Turning small numbers into big revenue
In an effort to provide a more detailed look at how data can inform planning, and make an impact on bottom line numbers, we’re publishing in-progress case studies that show stages along the way, rather than just a finished project.
Picture yourself as a small business owner, and then consider these two numbers: 0.05% and $50,000. One of these is a rounding error, one of them is an employee salary. And yet, as we show in this case study, the secret to making significant impact on bottom line revenue comes from the tiny numbers.
Marketing response numbers don’t look particularly sexy. They generally involve a lot of digits after the decimal point and they can seem infinitesimally small. (e.g., 0.125% conversion rate). I’ve heard more than one marketing person describe digital response numbers as “dismal” when they first look at them. But don’t let the smallness of the numbers fool you, there’s gold in them thar hills.
Incremental improvement in these small numbers can translate into enormous value. Consider the following planning case study that we’re conducting with an innovative domestic services company. (Note: Some of this information has been simplified and obscured to improve understanding and maintain the privacy of internal company data and strategy.)
Company X provides its services on a monthly basis, and earns an average monthly revenue of $50 per customer. They use digital advertising to reach new customers, and also send out a weekly email about their solutions to existing and prospective customers. Each month, they are able to retain 80% of their customers, a lower retention rate than they’d like.

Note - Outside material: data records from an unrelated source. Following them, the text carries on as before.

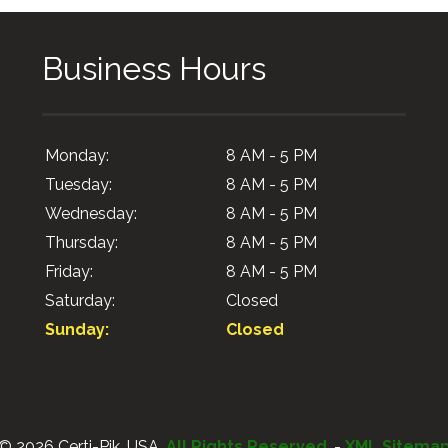
Business Hours
Monday:
8 AM - 5 PM
Tuesday:
8 AM - 5 PM
Wednesday:
8 AM - 5 PM
Thursday:
8 AM - 5 PM
Friday:
8 AM - 5 PM
Saturday:
Closed
Sunday:
Closed
© 2026 Certi-Pik, USA.
All Rights Reserved
. -
XML Sitema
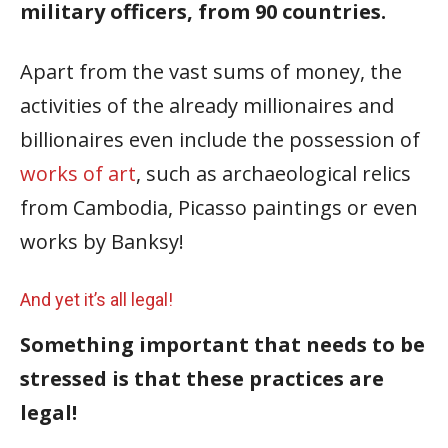
military officers, from 90 countries.
Apart from the vast sums of money, the
activities of the already millionaires and
billionaires even include the possession of
works of art
, such as archaeological relics
from Cambodia, Picasso paintings or even
works by Banksy!
And yet it’s all legal!
Something important that needs to be
stressed is that these practices are
legal!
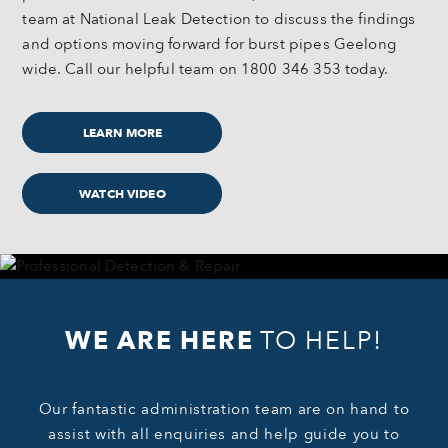
team at National Leak Detection to discuss the findings
and options moving forward for burst pipes Geelong
wide. Call our helpful team on 1800 346 353 today.
LEARN MORE
WATCH VIDEO
WE ARE HERE
TO HELP!
Our fantastic administration team are on hand to
assist with all enquiries and help guide you to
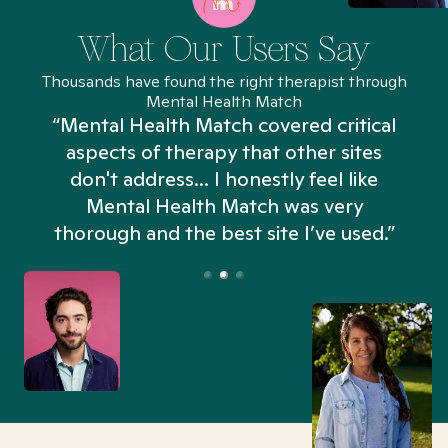
What Our Users Say
Thousands have found the right therapist through
Mental Health Match
“Mental Health Match covered critical
aspects of therapy that other sites
don't address... I honestly feel like
n
Mental Health Match was very
thorough and the best site I’ve used.”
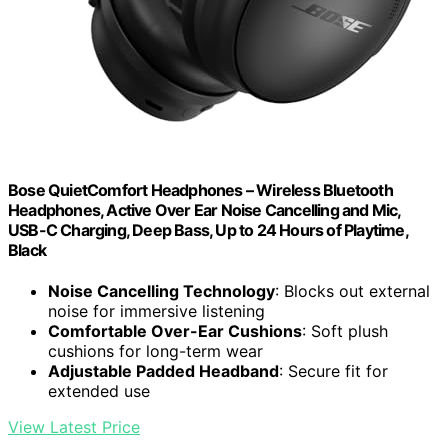
Bose QuietComfort Headphones – Wireless Bluetooth
Headphones, Active Over Ear Noise Cancelling and Mic,
USB-C Charging, Deep Bass, Up to 24 Hours of Playtime,
Black
Noise Cancelling Technology
: Blocks out external
noise for immersive listening
Comfortable Over-Ear Cushions
: Soft plush
cushions for long-term wear
Adjustable Padded Headband
: Secure fit for
extended use
View Latest Price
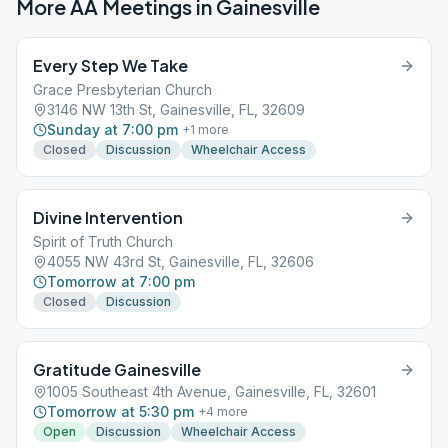
More AA Meetings in
Gainesville
Every Step We Take
Grace Presbyterian Church
3146 NW 13th St, Gainesville, FL, 32609
Sunday at 7:00 pm
+
1
more
Closed
Discussion
Wheelchair Access
Divine Intervention
Spirit of Truth Church
4055 NW 43rd St, Gainesville, FL, 32606
Tomorrow at 7:00 pm
Closed
Discussion
Gratitude Gainesville
1005 Southeast 4th Avenue, Gainesville, FL, 32601
Tomorrow at 5:30 pm
+
4
more
Open
Discussion
Wheelchair Access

In this scenario, there are several things that Datileo looked at to measure the performance of their customer engagement strategies:
- The rate at which digital ads drove people to buy the service (ad conversion rate)
- The rate at which digital ads drove people to join the email list (email list conversion)
- The rate at which people receiving the email chose to buy the service (email conversion rate)
- The percentage of customers that chose to repurchase the service each month (retention rate)
Company X is currently spending $2,000 a month on digital advertising, which is yielding around 50,000 views. Of these 50,000 views, 0.1% of viewers are electing to make a purchase. Meanwhile, 0.5% of ad viewers chose to sign up for the company’s email list. Additionally, the company sends out 4 emails a month, and of the people that receive that email, 0.1% of those people choose to make a purchase. Two percent of the people on the company’s email list unsubscribe each month. Finally, as noted above, 80% of customers return each month. (See below a chart with the details of this scenario.)
But imagine what would happen if they improved each area of their customer engagement strategy incrementally.
- What if they could raise the conversion rate on their ads by improving the targeting and the resonance of the creative?
- What if they could increase the performance of their emails and reduce the number of unsubscribes by varying the content based on subscriber interest area?
- What if they can increase customer retention by a few percentage points by identifying indicators of dissatisfaction or by providing additional value at crucial times?
How much impact might the answers to these questions have on overall revenue?
Scenario B are the high-level goals for this plan. In this Scenario, the Company has improved its advertising conversion rate from 0.1% to 0.125%, and 1% of ad viewers are now signing up for the email list, rather than 0.5%. By improving the quality of their emails and the relevance of the message, the Company increased email conversion rate from 0.1% to 0.125%, while reducing their unsubscribe rate down to 1.75% from 2%. Finally, by identifying factors that predict churn and responding quickly, the company increases retention rate from 80% to 85%. (See chart.)
These numbers by themselves may not knock a CEO’s socks off. But taken together, the overall impact of these improvements, over the course of a year would increase revenue from new sales from $128,800 to $181,650 a difference of over $50,000 and a 71% improvement in total revenue, all on the same advertising spend.
nd over time, the difference in value keeps growing. If the company can maintain this higher performance, the difference in annual revenue would grow to over $100,000 in the second year, as more people convert from the ads, read emails, and fewer people churn.
The promise of big data in business is not to ensure that everything you do works 100% of the time. We are nowhere close to having that much precision in our models, and one shouldn’t expect it. Instead, it’s to find ways to create incremental improvement over time in a variety of areas, and in that improvement is substantial value.